Closed nilsreiter closed 4 years ago

nilsreiter commented 5 years ago

Related to https://github.com/quadrama/DramaAnalysis/issues/157.

pagelj commented 4 years ago

This happens when the Speaker IDs in the text are not identical with any ID in <listPerson>

For example, in Faust II (11d11.0), there is a choir in the beginning:

 <sp who="#chor">
    <speaker>CHOR</speaker>
        <stage>
            <hi>einzeln, zu zweien und vielen, abwechselnd und gesammelt.</hi>
         </stage>
         <lg>
            <l>Wenn sich lau die Lüfte füllen</l>
            <l>Um den grünumschränkten Plan,</l>
            <l>Süße Düfte, Nebelhüllen</l>
             <l>Senkt die Dämmerung heran.</l>
          </lg>

which is labeled as

 <person xml:id="chor_anmutige_gegend">
     <persName>CHOR (ANMUTIGE GEGEND)</persName>
 </person>

in <listPerson>

pagelj commented 4 years ago

After checking some more examples, this is primarily a problem with group characters such as alle etc.

pagelj commented 4 years ago

This got fixed in the current GDC version for the example above:

<sp who="#chor_anmutige_gegend">
   <speaker>CHOR</speaker>
    <stage>einzeln, zu zweien und vielen, abwechselnd und gesammelt.</stage>
pagelj commented 4 years ago

So upgrading the qd corpus to the current gdc version should fix the problem

pagelj commented 4 years ago

Also the GerDraCor reader needs to capture <personGrp> tags

pagelj commented 4 years ago

Fixed in 2b9f6239b0037af83019735e9beae5c6057aea35

Recorded information —

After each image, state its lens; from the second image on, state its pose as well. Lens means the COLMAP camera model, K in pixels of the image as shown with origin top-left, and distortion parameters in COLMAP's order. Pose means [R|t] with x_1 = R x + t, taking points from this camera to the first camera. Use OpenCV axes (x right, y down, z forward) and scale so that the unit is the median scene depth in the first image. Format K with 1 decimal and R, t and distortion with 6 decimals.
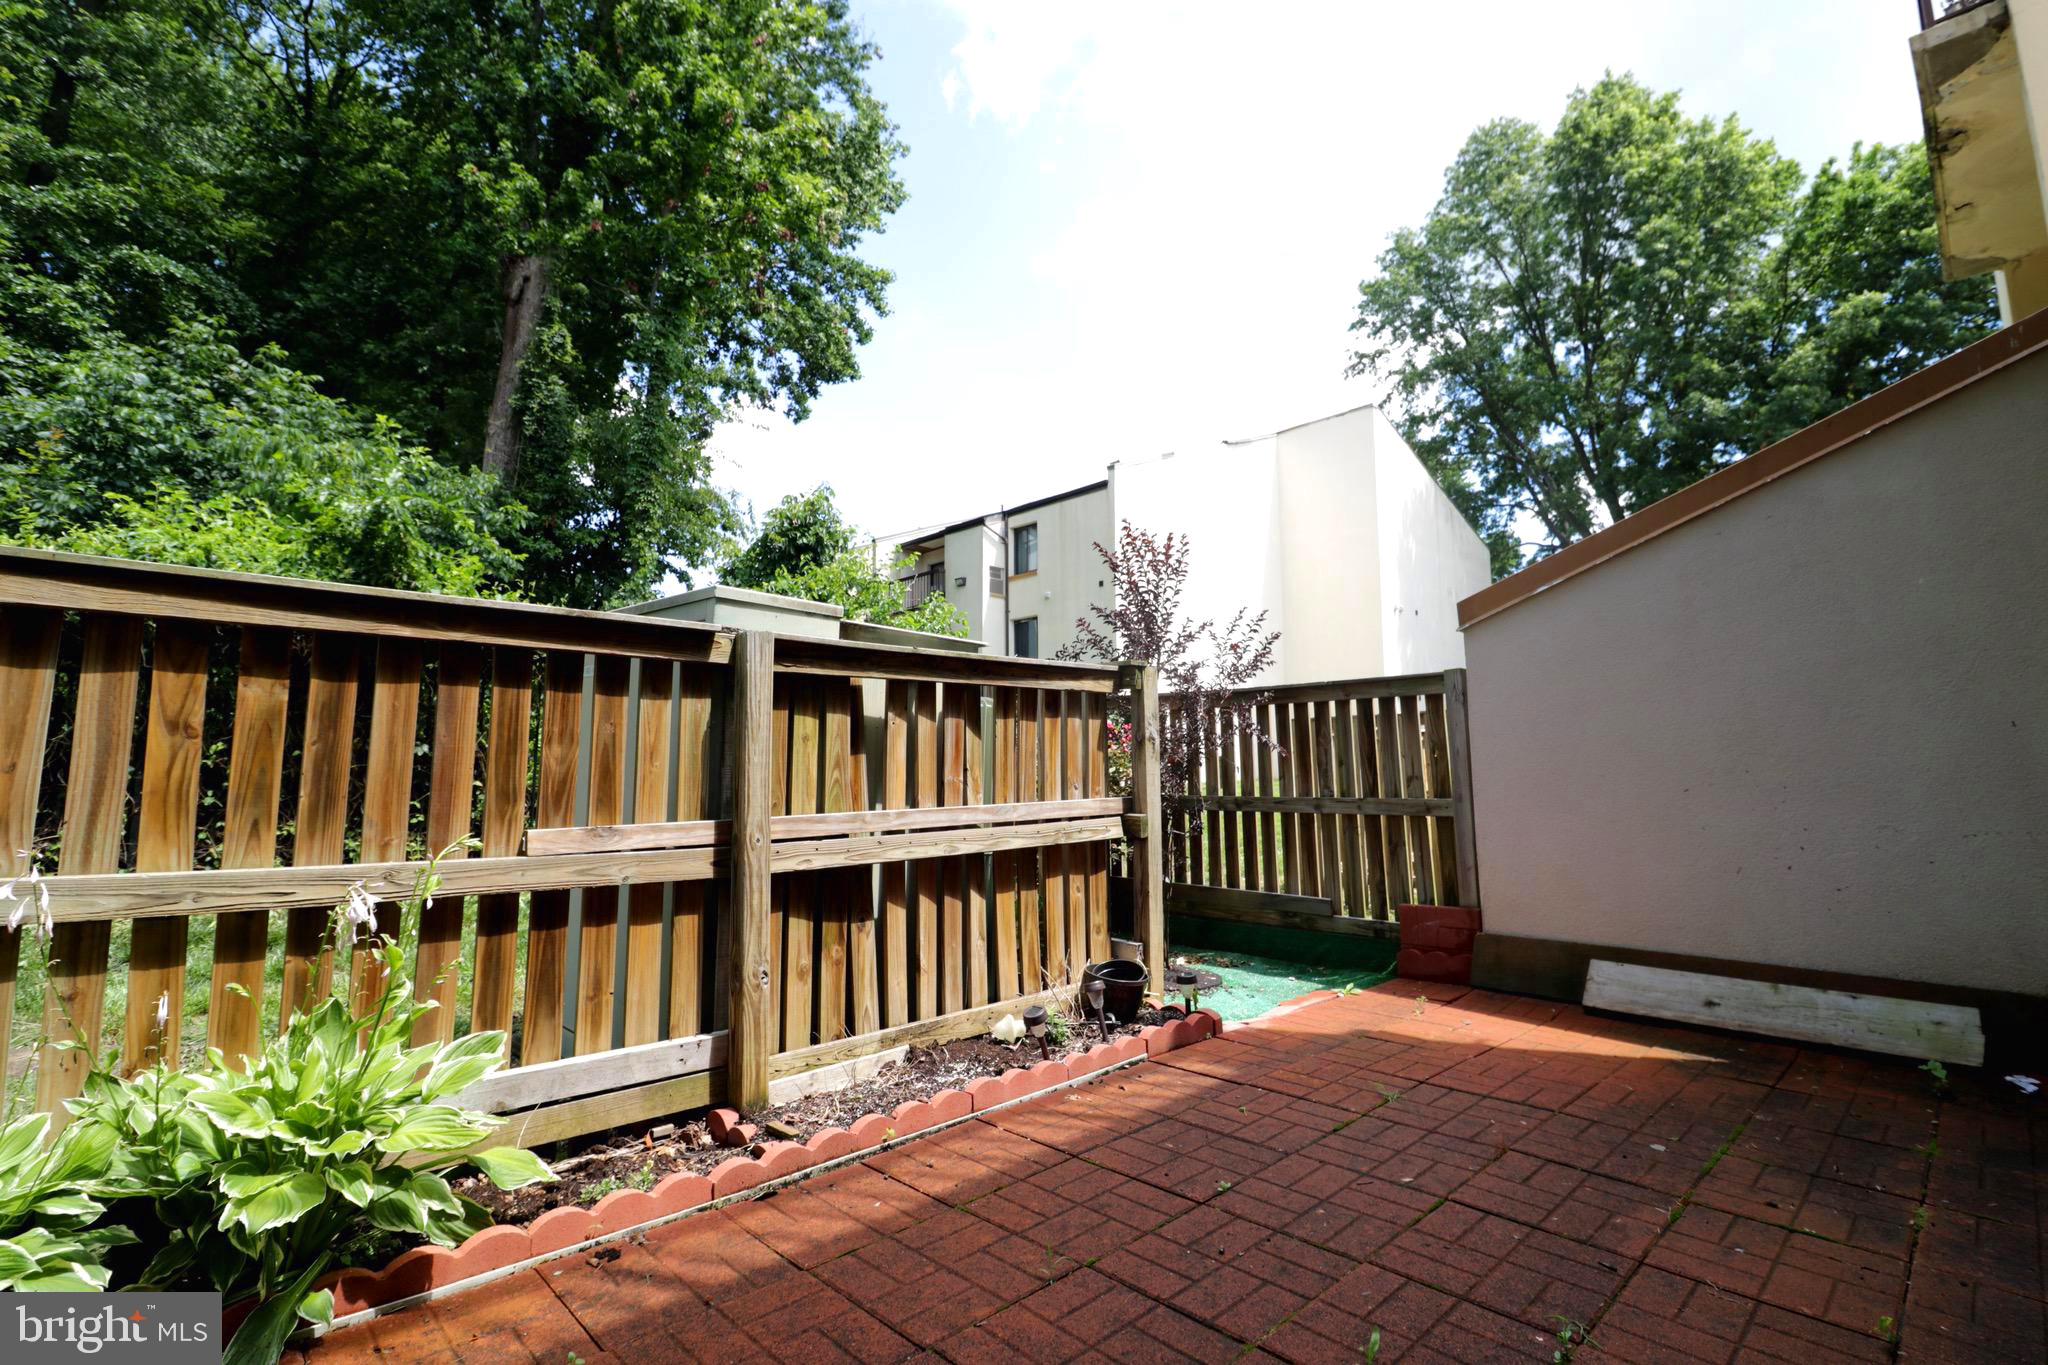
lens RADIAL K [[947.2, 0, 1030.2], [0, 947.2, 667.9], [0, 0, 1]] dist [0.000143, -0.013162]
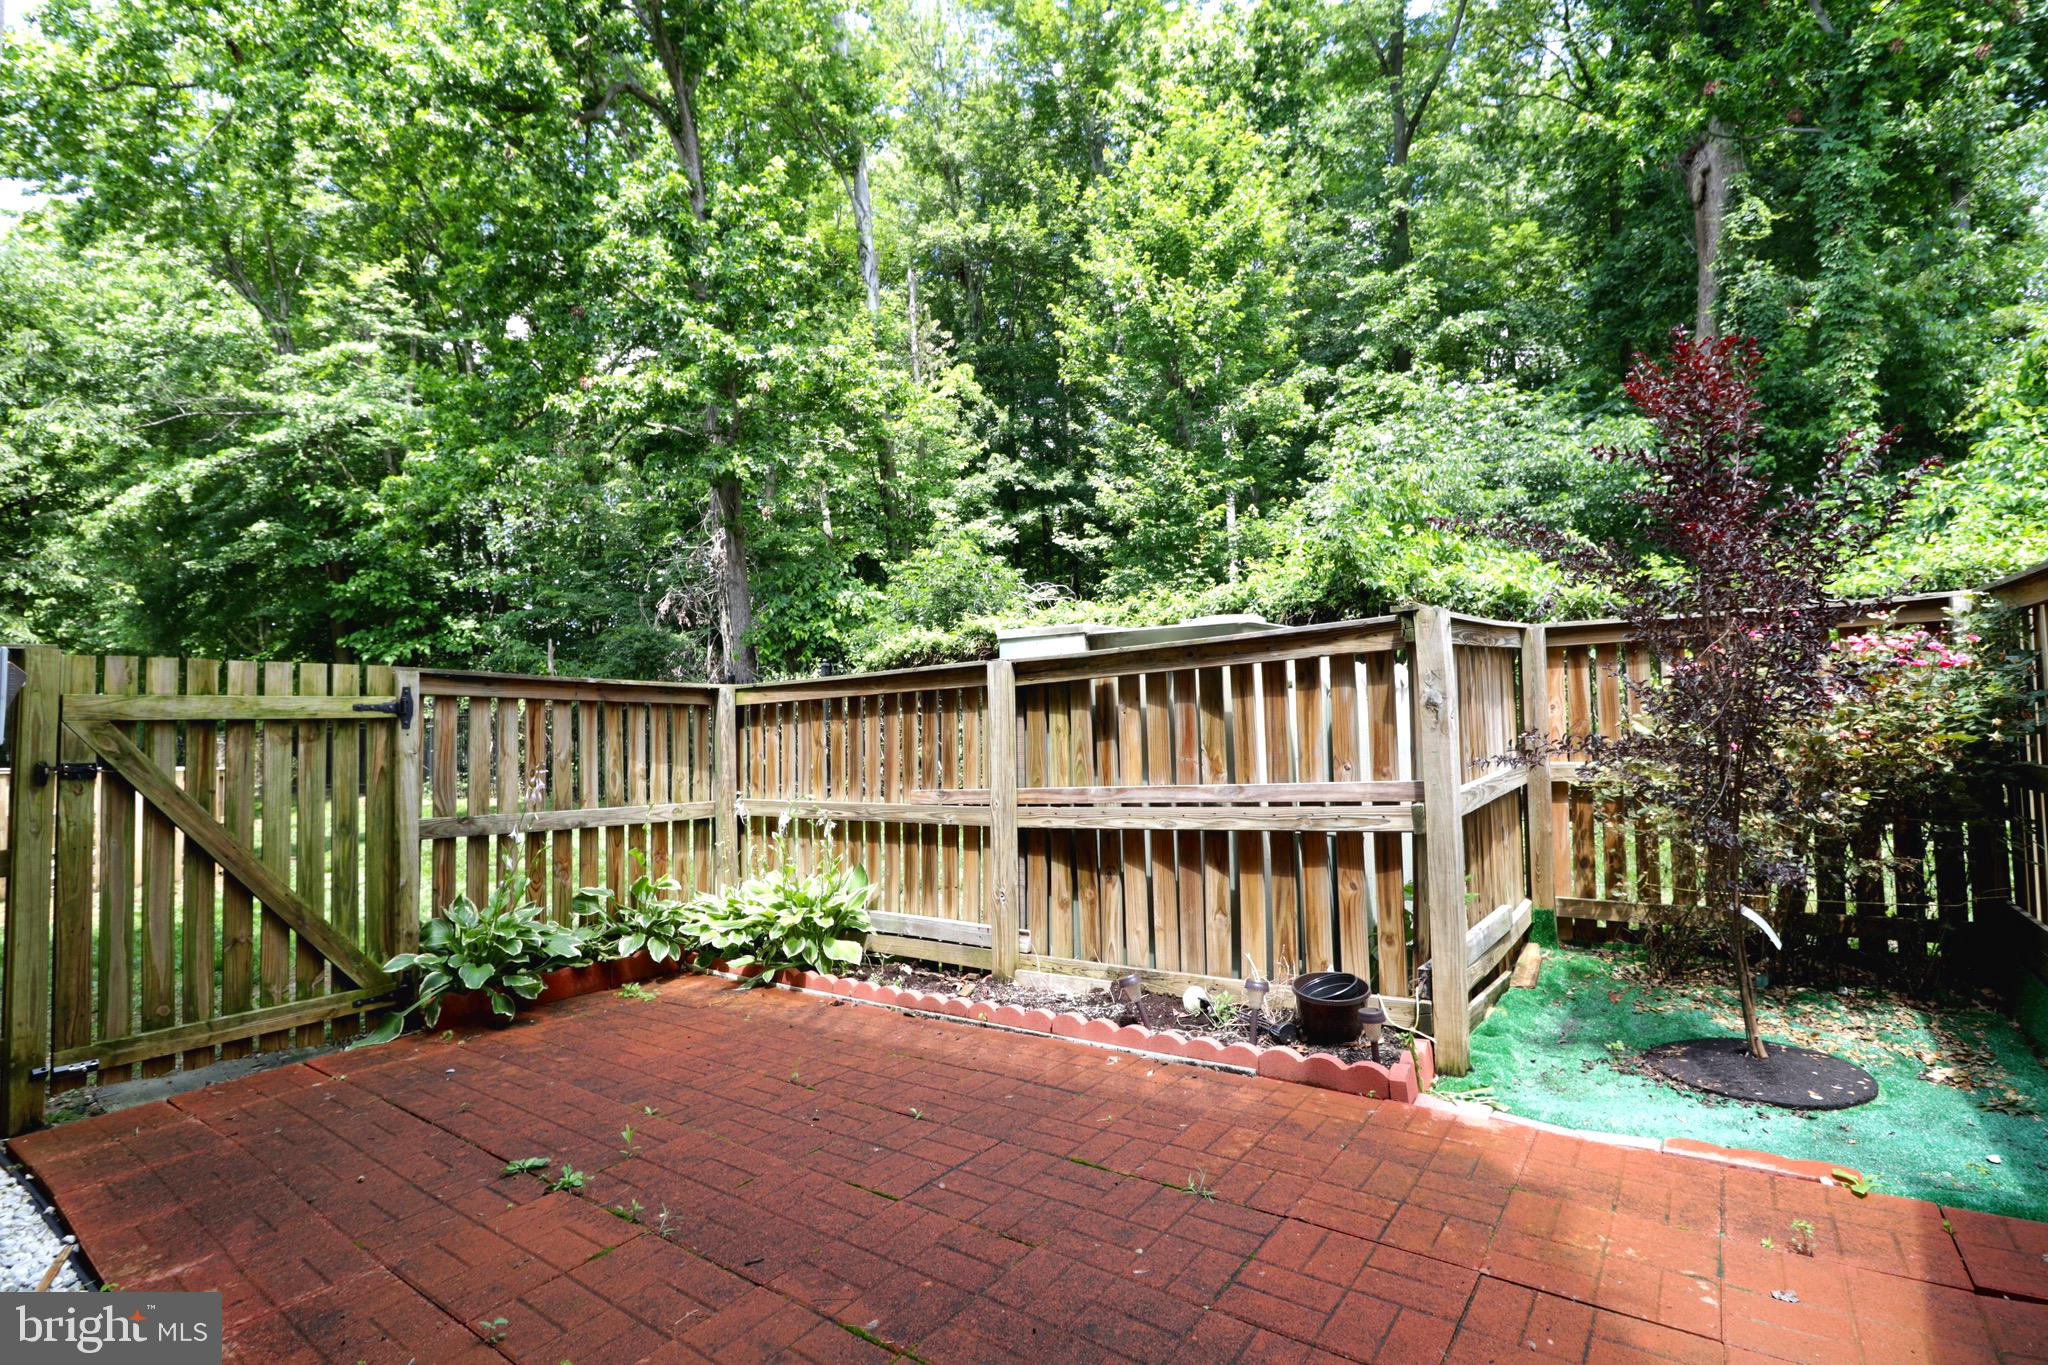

Using the information —
- 1) From the thread above, extract the passage starting with "which is labeled" and going on through "as alle etc.", copying it word for word.
- 2) Summarize the thread above in three sentences.

Task-by-task results —
- 1)
which is labeled as

 <person xml:id="chor_anmutige_gegend">
     <persName>CHOR (ANMUTIGE GEGEND)</persName>
 </person>

in <listPerson>

pagelj commented 4 years ago

After checking some more examples, this is primarily a problem with group characters such as alle etc.

- 2) The problem arises when speaker IDs in the text match no ID in <listPerson>, as with a choir at the start of Faust II, and it mainly affects group characters. The current GDC version fixes that example, so upgrading the qd corpus should solve the problem. The GerDraCor reader also needs to capture <personGrp> tags, and a fix was committed.